L'Art est un révélateur. Il rend visible l'invisible. Une fois de plus, j'en ai eu la preuve à travers ce roman, consacré à la peinture vénitienne de la fin du XVIe siècle. Prenant comme point de référence, une constatation scientifique au sujet d'un portrait du Titien,
Metin Arditti recrée le parcours d'un juif naturellement doué pour le dessin, devenu le plus grand peintre de Venise, en se faisant passer pour un chrétien grec. Et donc, loin des clichés historiques, nous retrouvons ce monde fait d'apprentis, de maîtres, de commanditaires et d'esthètes. Un monde d'ambitions, de déceptions et de frustrations. Mais parfois, également de respect, d'amour et d'amitié.

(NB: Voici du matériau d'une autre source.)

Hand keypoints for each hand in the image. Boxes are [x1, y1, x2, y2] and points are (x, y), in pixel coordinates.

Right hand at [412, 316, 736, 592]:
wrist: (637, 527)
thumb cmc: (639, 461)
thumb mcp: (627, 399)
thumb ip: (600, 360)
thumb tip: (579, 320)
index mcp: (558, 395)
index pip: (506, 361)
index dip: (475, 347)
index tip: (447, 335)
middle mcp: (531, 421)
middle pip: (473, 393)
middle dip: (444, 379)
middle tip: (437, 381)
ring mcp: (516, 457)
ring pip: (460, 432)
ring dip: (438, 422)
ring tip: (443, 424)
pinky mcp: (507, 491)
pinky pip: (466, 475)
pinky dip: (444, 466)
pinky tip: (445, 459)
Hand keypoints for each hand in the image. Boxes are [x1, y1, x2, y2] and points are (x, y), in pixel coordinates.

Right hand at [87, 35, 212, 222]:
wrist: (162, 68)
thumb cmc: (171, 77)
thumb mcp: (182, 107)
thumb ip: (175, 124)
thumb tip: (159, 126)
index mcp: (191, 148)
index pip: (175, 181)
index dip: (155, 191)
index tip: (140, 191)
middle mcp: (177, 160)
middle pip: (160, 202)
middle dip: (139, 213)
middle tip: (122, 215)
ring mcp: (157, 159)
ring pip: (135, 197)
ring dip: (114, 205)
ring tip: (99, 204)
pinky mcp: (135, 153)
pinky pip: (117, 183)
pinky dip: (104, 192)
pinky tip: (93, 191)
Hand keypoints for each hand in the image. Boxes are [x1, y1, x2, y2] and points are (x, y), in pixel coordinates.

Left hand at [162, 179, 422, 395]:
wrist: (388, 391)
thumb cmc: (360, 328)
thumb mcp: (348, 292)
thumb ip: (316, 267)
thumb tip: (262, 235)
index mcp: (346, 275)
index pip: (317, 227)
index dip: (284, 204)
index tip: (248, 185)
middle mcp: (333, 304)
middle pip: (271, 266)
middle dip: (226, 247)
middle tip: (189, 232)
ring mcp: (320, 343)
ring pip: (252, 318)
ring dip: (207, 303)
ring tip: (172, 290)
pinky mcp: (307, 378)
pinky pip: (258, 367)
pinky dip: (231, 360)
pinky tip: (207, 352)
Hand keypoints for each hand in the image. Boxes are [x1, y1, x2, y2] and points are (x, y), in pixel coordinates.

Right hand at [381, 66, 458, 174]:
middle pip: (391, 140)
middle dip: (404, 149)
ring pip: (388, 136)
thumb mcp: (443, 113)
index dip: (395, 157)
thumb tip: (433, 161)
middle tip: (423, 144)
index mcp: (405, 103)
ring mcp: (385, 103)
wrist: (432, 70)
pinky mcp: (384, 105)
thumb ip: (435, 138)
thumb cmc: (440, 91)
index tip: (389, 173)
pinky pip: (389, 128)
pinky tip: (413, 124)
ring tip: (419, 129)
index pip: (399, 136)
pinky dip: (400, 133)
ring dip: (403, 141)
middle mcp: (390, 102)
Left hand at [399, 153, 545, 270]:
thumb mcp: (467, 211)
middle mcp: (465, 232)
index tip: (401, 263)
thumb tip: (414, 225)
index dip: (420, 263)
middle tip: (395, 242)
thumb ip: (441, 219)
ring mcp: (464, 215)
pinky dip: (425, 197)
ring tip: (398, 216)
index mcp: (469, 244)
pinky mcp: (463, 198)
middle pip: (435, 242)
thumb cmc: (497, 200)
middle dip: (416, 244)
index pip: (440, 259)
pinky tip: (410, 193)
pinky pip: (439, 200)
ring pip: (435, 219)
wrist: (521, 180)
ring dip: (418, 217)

Ce n'est pas pour rien que les premières victimes de tout pouvoir totalitaire sont toujours des intellectuels et des artistes… Ils font réfléchir en renvoyant à la société sa propre image : parfois complaisante, souvent critique, voire déformée. le rôle de l'artiste est donc non pas de servir la soupe au public mais bien de lui secouer les neurones. Ainsi la technique du Turquetto s'est-elle mise au service de l'Église et de la noblesse pendant des décennies, mais quand un certain événement se produit, elle devient son arme pour « tuer » son ennemi.
Le tout se double d'une réflexion sur le rapport des trois religions du Livre avec l'image, toujours conflictuelle.
Enfin, la série de portraits typés où les humbles ont une grandeur d'âme perdue par les nantis, est assez jouissive…
Par contre, l'historien d'art (désolé, déformation professionnelle) a fortement réagi en lisant (page 144) que « le plafond était orné d'une fresque immense qu'avait peinte
Tiepolo ». Ce chapitre se déroule à « Venise juin 1576 » (page 141). Or,
Giambattista Tiepolo, le peintre rococo, est né à Venise, le 5 mars 1696. Donc le lieu est bien exact ; par contre, l'époque est complètement erronée. Mais à part cet anachronisme pictural, ce roman est une excellente introduction à des lectures plus sérieuses sur le Titien, le Tintoret ou Véronèse.